I gave my child up for adoption thinking I was doing the "better" thing, and she was abused her whole life. Physically. Mentally. Lived in poverty. The two parent home didn't exist. This adoptive couple was home studied. But in adoption it is about who is the highest bidder for children.

They will make promises of openness, and visiting, but this is not a legally enforceable promise. This is just what they tell young girls to sign the papers.

I truly don't know how you think this is the better thing for your sister, and your nephew or niece. Why would you want them to have this huge loss in their lives? Why do you think not having YOU in this childs life is a good thing?


Lady Rowan
You cant. If she wants to keep this baby, they she should be allowed to, without you or anyone else pressuring her into making a desicion.

Werent you saying in another of your questions you couldnt give your baby up to strangers? Thats how your sister feels.

Back off and leave her alone. Or you'll only push her away from you.


magic pointe shoes
Rating
You can say "convince" all you want, but in actuality what you are describing is coercion. If you continue on this course, you will alienate your sister from you forever. Relinquishing a child for adoption would change your sister forever and change the dynamics of her relationships within the family forever. What you should do is point her in the direction of the website girlmom. Empower her not tear her down more.


Jennifer L
Rating
Short answer: you can't and you shouldn't try.

You're already assuming that your niece/nephew will be poorly taken care of and on welfare forever. That's a pretty big assumption! And you're basing this on the fact that she doesn't get good grades in high school? There's a lot more to being a parent than getting good grades.

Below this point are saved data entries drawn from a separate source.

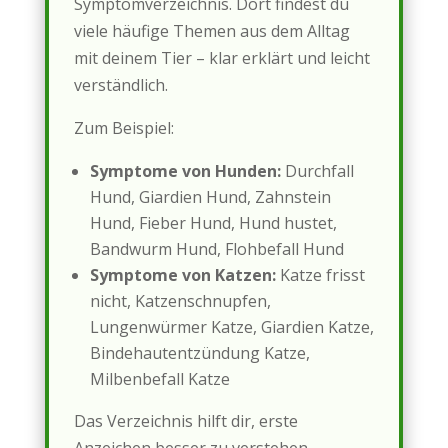
Symptomverzeichnis. Dort findest du
viele häufige Themen aus dem Alltag
mit deinem Tier – klar erklärt und leicht
verständlich.
Zum Beispiel:
Symptome von Hunden:
Durchfall
Hund, Giardien Hund, Zahnstein
Hund, Fieber Hund, Hund hustet,
Bandwurm Hund, Flohbefall Hund
Symptome von Katzen:
Katze frisst
nicht, Katzenschnupfen,
Lungenwürmer Katze, Giardien Katze,
Bindehautentzündung Katze,
Milbenbefall Katze
Das Verzeichnis hilft dir, erste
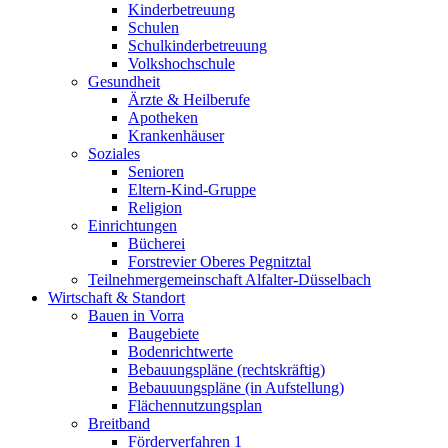
Kinderbetreuung
Schulen
Schulkinderbetreuung
Volkshochschule
Gesundheit
Ärzte & Heilberufe
Apotheken
Krankenhäuser
Soziales
Senioren
Eltern-Kind-Gruppe
Religion
Einrichtungen
Bücherei
Forstrevier Oberes Pegnitztal
Teilnehmergemeinschaft Alfalter-Düsselbach
Wirtschaft & Standort
Bauen in Vorra
Baugebiete
Bodenrichtwerte
Bebauungspläne (rechtskräftig)
Bebauuungspläne (in Aufstellung)
Flächennutzungsplan
Breitband
Förderverfahren 1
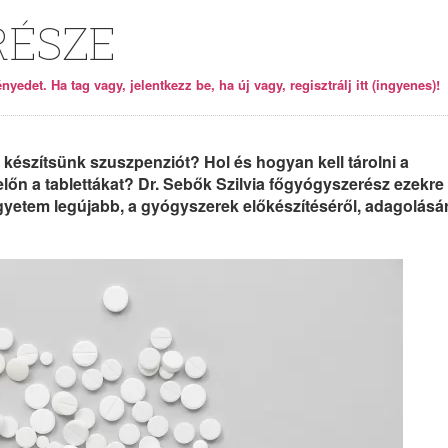
RÉSZE
yedet. Ha tag vagy, jelentkezz be, ha új vagy, regisztrálj itt (ingyenes)!
készítsünk szuszpenziót? Hol és hogyan kell tárolni a
őn a tablettákat? Dr. Sebők Szilvia főgyógyszerész ezekre
yetem legújabb, a gyógyszerek előkészítéséről, adagolásá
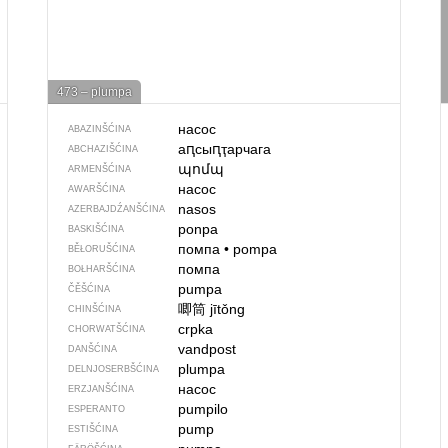
473 – plumpa
насос
ABAZINŠĆINA
аԥсыԥҭарчага
ABCHAZIŠĆINA
պոմպ
ARMENŠĆINA
насос
AWARŠĆINA
nasos
AZERBAJDŹANŠĆINA
ponpa
BASKIŠĆINA
помпа
•
pompa
BĚŁORUŠĆINA
помпа
BOŁHARŠĆINA
pumpa
ČĚŠĆINA
唧筒
jītǒng
CHINŠĆINA
crpka
CHORWATŠĆINA
vandpost
DANŠĆINA
plumpa
DELNJOSERBŠĆINA
насос
ERZJANŠĆINA
pumpilo
ESPERANTO
pump
ESTIŠĆINA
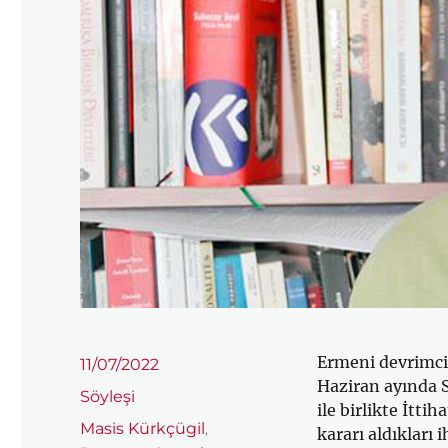
Ermeni devrimci 
Yayın
11/07/2022
tarihi
Haziran ayında S
Kategoriler
Söyleşi
ile birlikte İtti
Etiketler
Masis Kürkçügil
,
kararı aldıkları 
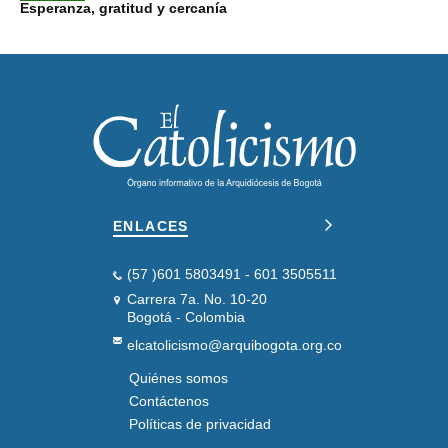
Esperanza, gratitud y cercanía
ENLACES
(57 )601 5803491 - 601 3505511
Carrera 7a. No. 10-20
Bogotá - Colombia
elcatolicismo@arquibogota.org.co
Quiénes somos
PIE
DE
Contáctenos
PÁGINA
Políticas de privacidad
SEGUNDO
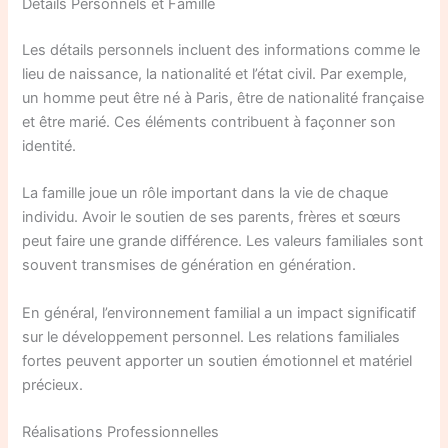
Détails Personnels et Famille
Les détails personnels incluent des informations comme le
lieu de naissance, la nationalité et l’état civil. Par exemple,
un homme peut être né à Paris, être de nationalité française
et être marié. Ces éléments contribuent à façonner son
identité.
La famille joue un rôle important dans la vie de chaque
individu. Avoir le soutien de ses parents, frères et sœurs
peut faire une grande différence. Les valeurs familiales sont
souvent transmises de génération en génération.
En général, l’environnement familial a un impact significatif
sur le développement personnel. Les relations familiales
fortes peuvent apporter un soutien émotionnel et matériel
précieux.
Réalisations Professionnelles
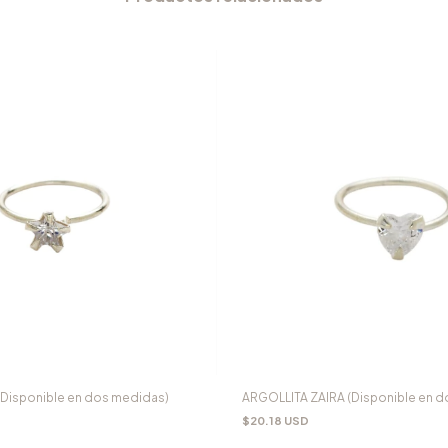
Disponible en dos medidas)
ARGOLLITA ZAIRA (Disponible en 
$20.18 USD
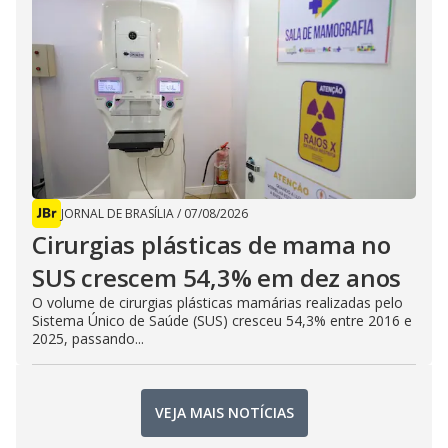
JORNAL DE BRASÍLIA
/
07/08/2026
Cirurgias plásticas de mama no
SUS crescem 54,3% em dez anos
O volume de cirurgias plásticas mamárias realizadas pelo
Sistema Único de Saúde (SUS) cresceu 54,3% entre 2016 e
2025, passando...
VEJA MAIS NOTÍCIAS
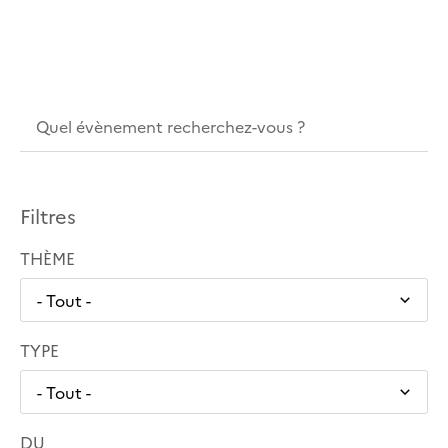
Filtres
THÈME
TYPE
DU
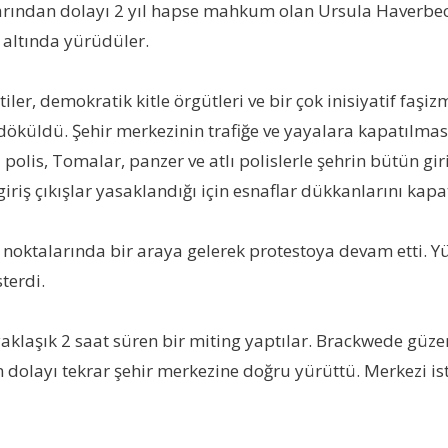
arından dolayı 2 yıl hapse mahkum olan Ursula Haverbec
 altında yürüdüler.
tiler, demokratik kitle örgütleri ve bir çok inisiyatif faş
öküldü. Şehir merkezinin trafiğe ve yayalara kapatılması
 polis, Tomalar, panzer ve atlı polislerle şehrin bütün gir
riş çıkışlar yasaklandığı için esnaflar dükkanlarını kap
k noktalarında bir araya gelerek protestoya devam etti. 
terdi.
aşık 2 saat süren bir miting yaptılar. Brackwede güzerg
n dolayı tekrar şehir merkezine doğru yürüttü. Merkezi is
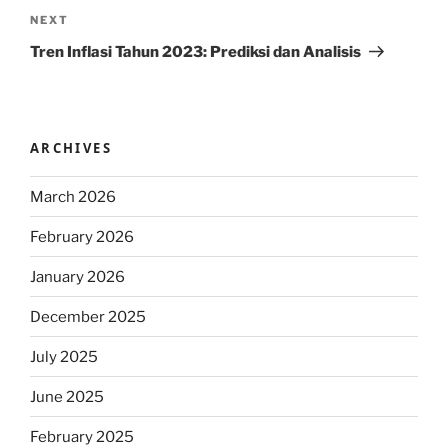
Next
NEXT
Post
Tren Inflasi Tahun 2023: Prediksi dan Analisis
ARCHIVES
March 2026
February 2026
January 2026
December 2025
July 2025
June 2025
February 2025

It's not up to you to tell her what you think is best for her baby. This is something that she and the baby's father need to determine. Hopefully, the father will come around. But young parents aren't necessarily bad parents. Parents that need government assistance at one point doesn't mean they'll be on it for the rest of their lives. Kids that don't get stellar grades in high school aren't destined to never make more than minimum wage.

Step back and let your sister figure out what she wants. She has enough on her plate without everyone telling her what they think is best for her.


_
Rating
One thing you could do is find some statistics about how most children raised by single mother become criminals, believe me there are plenty of them out there. Tell her about how different her life will be if she gives up the baby, finishing college and gettin married for example. Perhaps you should contact an adoption agency and see if they will have a representative speak to her. Good luck on getting her to make the right decision.